#### WHAT THE EXERCISE ASKS
Produce the records again in full, exactly as shown below.

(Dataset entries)
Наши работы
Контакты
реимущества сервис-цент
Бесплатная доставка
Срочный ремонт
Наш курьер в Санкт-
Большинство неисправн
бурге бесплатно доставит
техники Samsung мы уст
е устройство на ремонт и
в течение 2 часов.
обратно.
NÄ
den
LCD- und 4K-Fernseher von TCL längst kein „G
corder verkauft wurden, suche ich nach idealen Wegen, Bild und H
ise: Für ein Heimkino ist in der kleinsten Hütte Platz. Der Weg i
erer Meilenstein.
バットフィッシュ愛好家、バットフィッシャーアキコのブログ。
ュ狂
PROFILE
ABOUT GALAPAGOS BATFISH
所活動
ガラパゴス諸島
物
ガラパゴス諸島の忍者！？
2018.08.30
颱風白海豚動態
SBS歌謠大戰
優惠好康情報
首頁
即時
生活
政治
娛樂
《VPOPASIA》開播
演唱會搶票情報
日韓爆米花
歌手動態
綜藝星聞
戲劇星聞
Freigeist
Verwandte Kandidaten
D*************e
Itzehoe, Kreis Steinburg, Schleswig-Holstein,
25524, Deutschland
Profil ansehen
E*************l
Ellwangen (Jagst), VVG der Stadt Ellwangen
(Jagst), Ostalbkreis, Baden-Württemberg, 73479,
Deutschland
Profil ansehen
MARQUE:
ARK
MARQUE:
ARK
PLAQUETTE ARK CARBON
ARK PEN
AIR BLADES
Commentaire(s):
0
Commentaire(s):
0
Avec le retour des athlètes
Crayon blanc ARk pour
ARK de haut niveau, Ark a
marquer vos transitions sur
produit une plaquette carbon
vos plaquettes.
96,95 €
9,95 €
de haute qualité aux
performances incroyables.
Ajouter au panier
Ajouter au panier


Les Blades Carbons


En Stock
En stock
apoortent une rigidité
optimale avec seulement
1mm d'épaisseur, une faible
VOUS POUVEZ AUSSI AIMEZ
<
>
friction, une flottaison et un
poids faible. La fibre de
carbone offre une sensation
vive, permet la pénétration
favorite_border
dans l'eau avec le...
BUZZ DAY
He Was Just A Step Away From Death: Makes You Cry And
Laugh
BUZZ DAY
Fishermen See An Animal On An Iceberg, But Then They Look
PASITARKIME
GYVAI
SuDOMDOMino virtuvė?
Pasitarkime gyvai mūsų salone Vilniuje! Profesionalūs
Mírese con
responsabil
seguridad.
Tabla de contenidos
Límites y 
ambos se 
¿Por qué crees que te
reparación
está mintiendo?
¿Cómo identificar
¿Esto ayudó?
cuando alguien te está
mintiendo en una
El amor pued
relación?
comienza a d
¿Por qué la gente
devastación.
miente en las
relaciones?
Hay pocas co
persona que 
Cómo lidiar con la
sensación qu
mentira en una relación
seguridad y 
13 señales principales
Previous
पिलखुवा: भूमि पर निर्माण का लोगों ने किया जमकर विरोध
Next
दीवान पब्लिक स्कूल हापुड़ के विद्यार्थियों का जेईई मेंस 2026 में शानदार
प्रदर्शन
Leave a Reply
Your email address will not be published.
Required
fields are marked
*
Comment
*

#### TASK ANSWER
Наши работы
Контакты
реимущества сервис-цент
Бесплатная доставка
Срочный ремонт
Наш курьер в Санкт-
Большинство неисправн
бурге бесплатно доставит
техники Samsung мы уст
е устройство на ремонт и
в течение 2 часов.
обратно.
NÄ
den
LCD- und 4K-Fernseher von TCL längst kein „G
corder verkauft wurden, suche ich nach idealen Wegen, Bild und H
ise: Für ein Heimkino ist in der kleinsten Hütte Platz. Der Weg i
erer Meilenstein.
バットフィッシュ愛好家、バットフィッシャーアキコのブログ。
ュ狂
PROFILE
ABOUT GALAPAGOS BATFISH
所活動
ガラパゴス諸島
物
ガラパゴス諸島の忍者！？
2018.08.30
颱風白海豚動態
SBS歌謠大戰
優惠好康情報
首頁
即時
生活
政治
娛樂
《VPOPASIA》開播
演唱會搶票情報
日韓爆米花
歌手動態
綜藝星聞
戲劇星聞
Freigeist
Verwandte Kandidaten
D*************e
Itzehoe, Kreis Steinburg, Schleswig-Holstein,
25524, Deutschland
Profil ansehen
E*************l
Ellwangen (Jagst), VVG der Stadt Ellwangen
(Jagst), Ostalbkreis, Baden-Württemberg, 73479,
Deutschland
Profil ansehen
MARQUE:
ARK
MARQUE:
ARK
PLAQUETTE ARK CARBON
ARK PEN
AIR BLADES
Commentaire(s):
0
Commentaire(s):
0
Avec le retour des athlètes
Crayon blanc ARk pour
ARK de haut niveau, Ark a
marquer vos transitions sur
produit une plaquette carbon
vos plaquettes.
96,95 €
9,95 €
de haute qualité aux
performances incroyables.
Ajouter au panier
Ajouter au panier


Les Blades Carbons


En Stock
En stock
apoortent une rigidité
optimale avec seulement
1mm d'épaisseur, une faible
VOUS POUVEZ AUSSI AIMEZ
<
>
friction, une flottaison et un
poids faible. La fibre de
carbone offre une sensation
vive, permet la pénétration
favorite_border
dans l'eau avec le...
BUZZ DAY
He Was Just A Step Away From Death: Makes You Cry And
Laugh
BUZZ DAY
Fishermen See An Animal On An Iceberg, But Then They Look
PASITARKIME
GYVAI
SuDOMDOMino virtuvė?
Pasitarkime gyvai mūsų salone Vilniuje! Profesionalūs
Mírese con
responsabil
seguridad.
Tabla de contenidos
Límites y 
ambos se 
¿Por qué crees que te
reparación
está mintiendo?
¿Cómo identificar
¿Esto ayudó?
cuando alguien te está
mintiendo en una
El amor pued
relación?
comienza a d
¿Por qué la gente
devastación.
miente en las
relaciones?
Hay pocas co
persona que 
Cómo lidiar con la
sensación qu
mentira en una relación
seguridad y 
13 señales principales
Previous
पिलखुवा: भूमि पर निर्माण का लोगों ने किया जमकर विरोध
Next
दीवान पब्लिक स्कूल हापुड़ के विद्यार्थियों का जेईई मेंस 2026 में शानदार
प्रदर्शन
Leave a Reply
Your email address will not be published.
Required
fields are marked
*
Comment
*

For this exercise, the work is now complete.